Observability has recently become quite the buzzword, populating headlines in DevOps and IT publications. Industry experts like Charity Majors, CTO and co-founder of Honeycomb, and Cindy Sridharan, to name a few, have been spreading the word about the importance of observability, making it clear that it’s more than just a passing trend, it’s an approach that DevOps organizations need to adopt.
The increasing complexity of software systems is one of the main reasons that observability is much more than a buzzword or trend. Daniel “Spoons” Spoonhower, Co-founder and CTO of Lightstep, recently described the growing need for observability, pointing out that whether organizations are migrating to microservices, building on Kubernetes, or using AWS Lambda, teams are all relying on software that they didn’t write and don’t control. We are all likely using hosted storage systems to build projects on the cloud, or using managed open source systems as part of the production and deployment process, or relying on third-party APIs to build applications. Spoonhower explained that the increasing integration of these new processes and platforms leads to what he calls “layers of distinct ownership,” requiring teams to understand the relationships between all of these interdependent components.
What Is Observability?
The term observability originally comes from control theory, where observability refers to how well internal states of a system can be inferred from its external outputs. As our software systems are distributed across an ever-rising number of platforms, tools, and teams, development organizations are adopting observability to achieve both comprehensive and granular visibility over their systems.
James Governor explained in a recent RedMonk post that observability helps teams understand both the overall health of a system and the health of all the components making up that system, making troubleshooting easier. As HoneyComb’s Guide to Achieving Observability puts it: "Observability is about being able to ask arbitrary questions about your environment without---and this is the key part---having to know ahead of time what you wanted to ask."
Observability vs. Monitoring: What Observability Is Not
Another way to understand observability is by distinguishing it from monitoring. Many tend to mistakenly think that monitoring is observability’s less successful predecessor, perhaps because the term ‘monitoring’ was popular before observability became a trendy buzzword, but that is not the case.
Cindy Sridharan explains that monitoring and observability are two separate and complementary practices. While monitoring provides a “panoramic view of systems’ performance and behavior in the wild,” it can help us understand “the shortcomings and the evolving needs of a system,” and according to Sridharan is “best suited to report the overall health of systems.” Observability, on the other hand, “aims to provide highly granular insights into the behavior of systems along with rich context, perfect for debugging purposes.”

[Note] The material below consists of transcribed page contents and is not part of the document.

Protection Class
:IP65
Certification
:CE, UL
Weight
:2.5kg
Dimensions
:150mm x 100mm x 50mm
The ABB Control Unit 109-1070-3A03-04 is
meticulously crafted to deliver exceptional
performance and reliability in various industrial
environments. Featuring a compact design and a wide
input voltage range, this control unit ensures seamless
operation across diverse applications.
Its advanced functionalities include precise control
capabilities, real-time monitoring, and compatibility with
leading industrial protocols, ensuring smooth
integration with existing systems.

The Three Pillars of Observability
Many define observability as the sum of three key components: metrics, logs, and distributed traces:
# Metrics are a numeric value measured over a period of time. They can help us determine the health of our system and are often used to trigger alerts.
# Logs are timestamped records of events that can provide us with a detailed account of what happened in our application.
# Distributed traces are representations of an execution of code. They help us see the end-to-end flow of an execution path through a distributed system.
While all three of these tools help us get visibility into our systems and find the root cause of a problem, some have argued that observability is much more than the sum of these three parts.
Brian Cox points out that “the goal of an observability team is not to collect logs, metrics or traces. It is to build a culture of engineering based on facts and feedback, and then spread that culture within the broader organization.” Sridharan adds that observability “is not about logs, metrics, or traces, but about being data driven during debugging and using the feedback to iterate on and improve the product.”
Ben Sigelman, CEO and co-founder at Lightstep, also refutes the idea that observability is simply the combination of metrics, logs, and distributed traces, stating that none of them “directly addresses a particular pain point, use case, or business need.” According to Sigelman, when it comes to observability, “what matters is what you do with the data, not the data itself.”
Observability: Taking a Closer Look at Our Distributed Systems
As systems become more complex, it’s harder to get a clear picture of what’s happening or comprehensive visibility over how the system is behaving. The scale of our systems keeps growing, and reviewing the dashboards and sorting through logs is no longer enough to make sure that we can swiftly attend to the issues as soon as they arise.
Describing the measures of success for organizations using observability, Spoonhower lists improved and even more frequent deployments, quicker on-call responses thanks to the ability to shorten the time it takes to understand the underlying cause of a problem and solve it, or even solve problems before they happen, and finally, optimized performance to provide better user experience to customers.
Confident and frequent deployment, swift troubleshooting, and a positive user experience are successes that we all work hard to achieve. Embracing observability and implementing the right tools, processes, mindset, and teamwork will help organizations take their DevOps game one step further.